Bring a pot of heavily salted water to a boil and blanch broccolini for 1 minute.

Remove blanched broccolini with a slotted spoon (don’t dump water, it’s for the pasta too) and set aside.

Heat olive oil in a Dutch oven over medium heat until shimmering and add Broccoli Melt sausages, crushing them with the back of a wooden spoon to break them up into smaller bits.

While the sausage is cooking, bring the water back to a boil and add the orecchiette. Set your timer for 3 minutes less than what the package directions tell you do (regardless of what pasta shape you use).

Once the sausage has started to brown (4-5 minutes), add crushed garlic cloves and lower heat, stirring the mixture occasionally until the garlic is fragrant—about 2 minutes. 

Stir in crushed red pepper and the zest of ½ of your lemon.

Add chopped broccolini to the sausage mixture along with 3 tablespoons of butter.

Remove about 1/3 cup of the pasta water (it’s ok if that pasta isn’t done yet) and add it to the Dutch oven, using the water and your wooden spoon to loosen up all the brown bits that have accumulated on the bottom of the pan.

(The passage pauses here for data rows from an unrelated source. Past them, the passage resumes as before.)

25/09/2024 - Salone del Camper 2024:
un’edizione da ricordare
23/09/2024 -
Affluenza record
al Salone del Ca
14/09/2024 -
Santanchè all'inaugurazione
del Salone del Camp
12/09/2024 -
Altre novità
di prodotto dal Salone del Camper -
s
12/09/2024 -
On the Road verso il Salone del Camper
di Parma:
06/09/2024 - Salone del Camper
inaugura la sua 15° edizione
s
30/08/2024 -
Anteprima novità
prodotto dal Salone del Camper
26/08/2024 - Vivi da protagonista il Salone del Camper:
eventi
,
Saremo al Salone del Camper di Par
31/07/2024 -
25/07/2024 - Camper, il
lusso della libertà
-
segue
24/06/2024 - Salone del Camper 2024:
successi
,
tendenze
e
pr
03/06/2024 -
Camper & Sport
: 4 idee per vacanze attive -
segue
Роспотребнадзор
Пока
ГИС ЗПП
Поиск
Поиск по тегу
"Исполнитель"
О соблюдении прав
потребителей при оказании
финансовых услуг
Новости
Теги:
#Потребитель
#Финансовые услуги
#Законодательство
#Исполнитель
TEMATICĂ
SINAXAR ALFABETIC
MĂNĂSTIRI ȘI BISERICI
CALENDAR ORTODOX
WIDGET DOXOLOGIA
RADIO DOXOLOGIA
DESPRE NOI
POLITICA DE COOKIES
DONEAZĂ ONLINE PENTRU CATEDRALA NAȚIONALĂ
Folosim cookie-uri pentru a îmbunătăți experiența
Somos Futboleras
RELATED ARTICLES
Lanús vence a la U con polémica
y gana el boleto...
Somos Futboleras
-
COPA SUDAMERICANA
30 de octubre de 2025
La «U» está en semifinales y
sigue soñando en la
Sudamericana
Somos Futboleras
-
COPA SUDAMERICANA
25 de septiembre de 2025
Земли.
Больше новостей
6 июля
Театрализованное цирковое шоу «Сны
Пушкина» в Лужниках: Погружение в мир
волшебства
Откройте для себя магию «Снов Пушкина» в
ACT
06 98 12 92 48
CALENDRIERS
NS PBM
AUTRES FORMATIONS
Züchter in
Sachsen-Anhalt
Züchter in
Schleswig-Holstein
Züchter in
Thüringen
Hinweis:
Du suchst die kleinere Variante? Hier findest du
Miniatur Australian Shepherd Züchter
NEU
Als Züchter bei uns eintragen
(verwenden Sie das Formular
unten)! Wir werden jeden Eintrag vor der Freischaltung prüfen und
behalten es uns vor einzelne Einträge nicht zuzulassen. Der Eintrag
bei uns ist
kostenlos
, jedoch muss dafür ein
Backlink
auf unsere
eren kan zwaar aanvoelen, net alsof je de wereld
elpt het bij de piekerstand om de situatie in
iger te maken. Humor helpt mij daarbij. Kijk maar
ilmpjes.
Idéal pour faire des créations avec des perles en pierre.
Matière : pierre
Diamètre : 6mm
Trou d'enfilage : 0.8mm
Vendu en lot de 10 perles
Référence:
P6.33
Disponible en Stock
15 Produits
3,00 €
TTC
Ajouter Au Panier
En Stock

Let that liquid cook down a bit for about 30 seconds before adding another ¾ cup or so of pasta water. 

Drain your pasta (reserve some water just in case you want your sauce thinner), and add it to the Dutch oven, stirring to coat it with sauce, and cook over medium-low heat for another 2 minutes.

Add your grated parmesan, stirring constantly. 

Add the remaining lemon zest and the juice of the whole lemon. At this point you should taste for seasoning and adjust to your preference.

Transfer orecchiette to a large serving bowl and toss with fresh parsley and more cheese before serving.